Le conflit a apporté un soutien à court terme au dollar américain, bénéficiant à la fois des flux de refuge et du statut de pays exportateur majeur de pétrole. L'indice pondéré en fonction des échanges commerciaux du dollar a effacé la quasi-totalité de ses pertes depuis le début de l'année. Cependant, Wilson estime que les arguments structurels à moyen terme en faveur de la faiblesse du dollar — notamment une valorisation élevée et le fait que la Réserve fédérale soit plus susceptible de réduire ses taux que les autres banques centrales — restent intacts.

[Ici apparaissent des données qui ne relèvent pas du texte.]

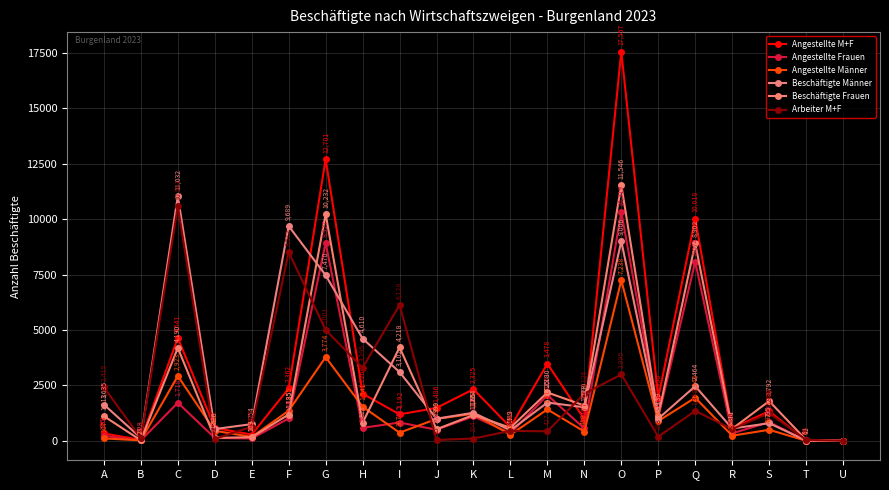

Rank the series by their average value, from lowest to highest.

Angestellte Männer, Angestellte Frauen, Arbeiter M+F, Beschäftigte Frauen, Beschäftigte Männer, Angestellte M+F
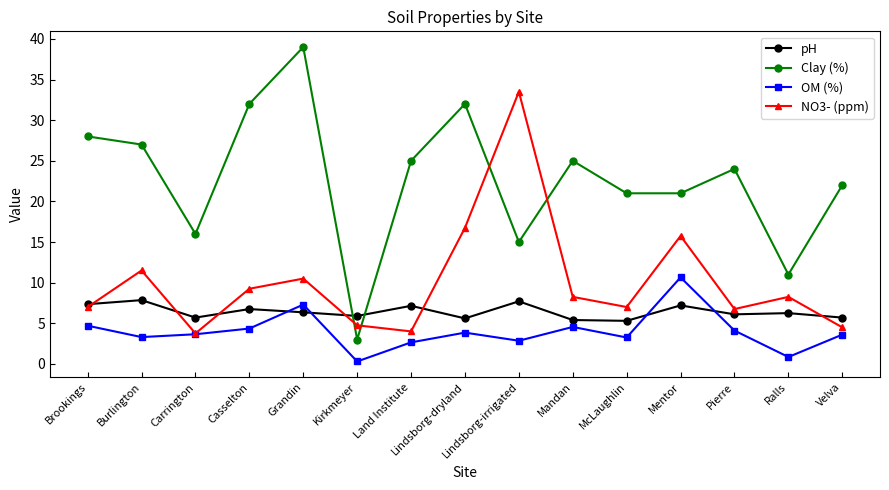

Is it true that pH equals 5.4 at Mandan?

True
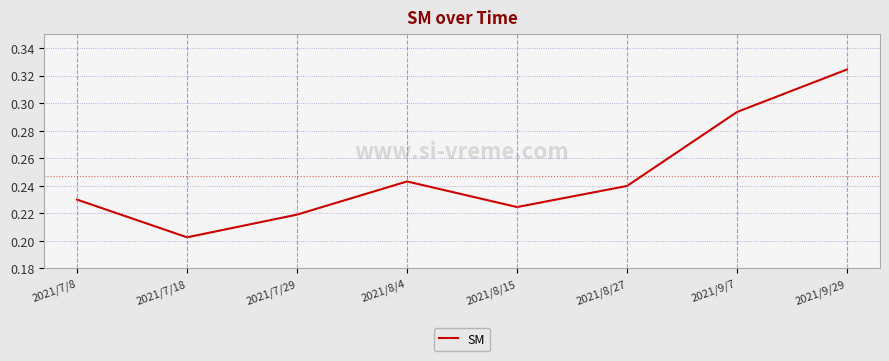

How many interior local valleys (lower than both neighbors) does the data have?

2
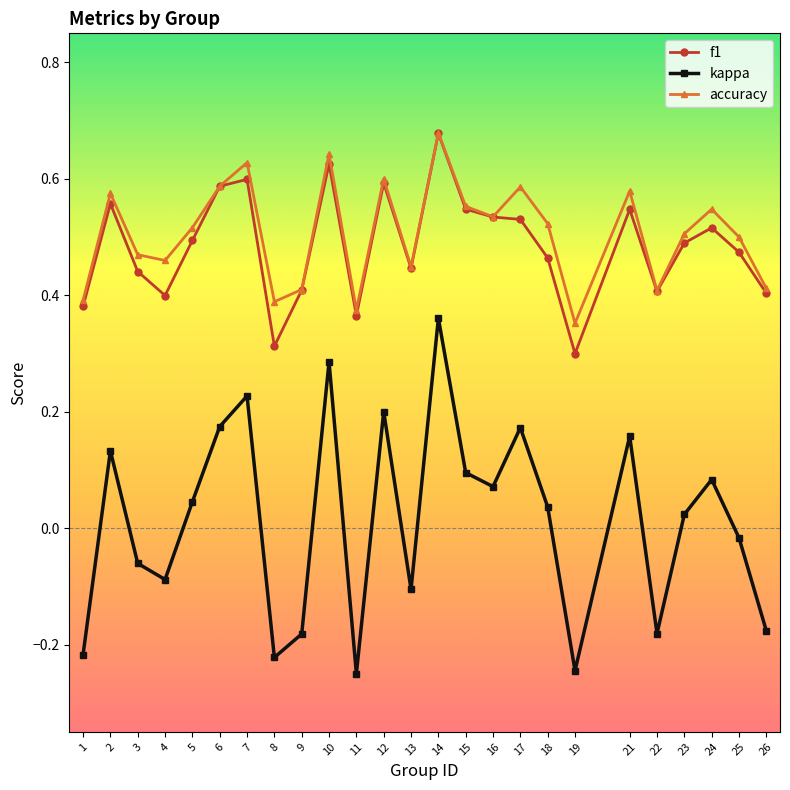

True or false: accuracy has more than 0 interior local peaks.

True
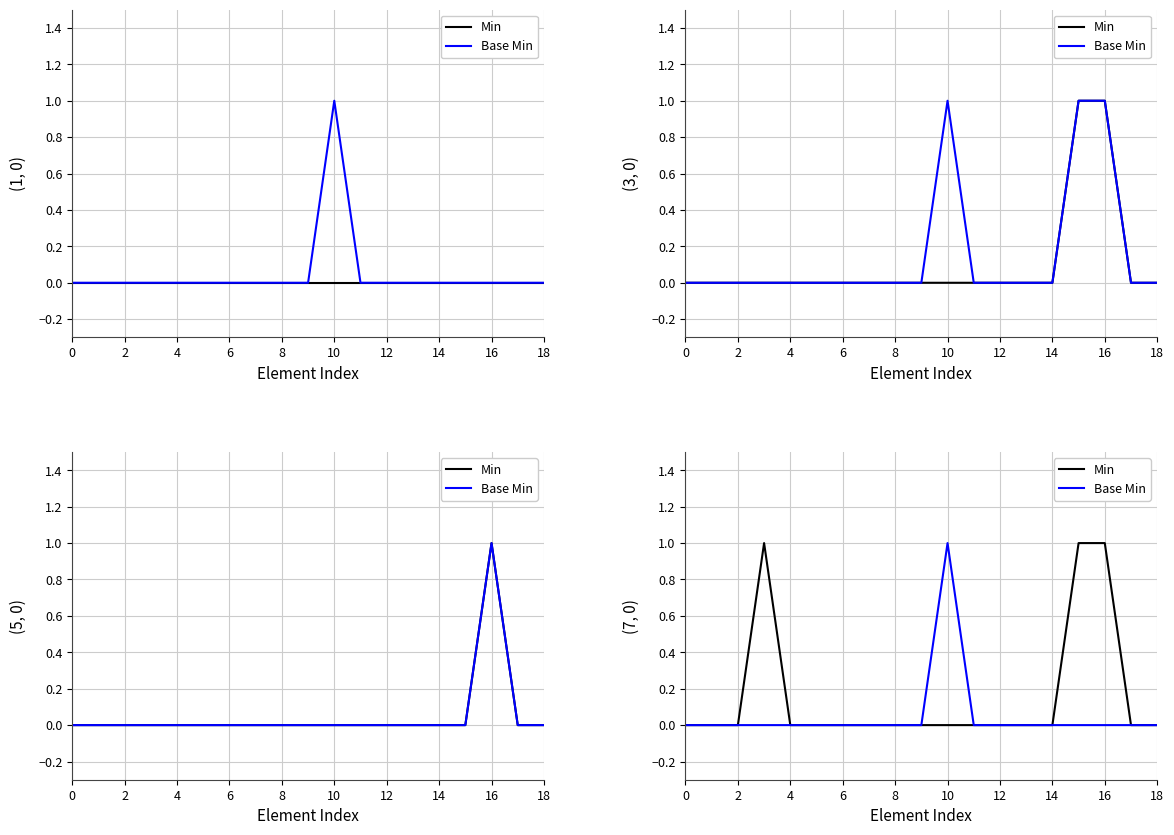

The value of Min at 10 is 0. True or false?

True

Pendant ce temps, malgré les turbulences géopolitiques, les thèmes de marché d'avant-guerre font un retour rapide. « Le thème de l'IA est revenu très, très rapidement, non seulement dans les conversations, mais aussi dans la façon dont le marché évolue réellement », a observé Wilson. Il a pointé du doigt les valeurs de semi-conducteurs, comme Nvidia, qui ont non seulement rebondi mais ont dans certains cas atteint de nouveaux sommets, tandis que les valeurs logicielles continuent de subir des pressions.
Pour les investisseurs naviguant dans cet environnement complexe, Wilson recommande une stratégie à deux volets : maintenir des positions longues sélectives sur des thèmes favoris comme l'IA, les matières premières cycliques et les marchés forts d'avant-conflit comme le Japon et la Corée, tout en se couvrant activement contre un ralentissement sévère.
« C'est le moment d'ajouter des couvertures plus profondes contre la baisse sur les actions et le crédit », a conseillé Wilson. « Je ne reprendrais pas de risque à moins d'ajouter simultanément une protection. »
Cet article est à but informatif uniquement et ne constitue pas un conseil en investissement.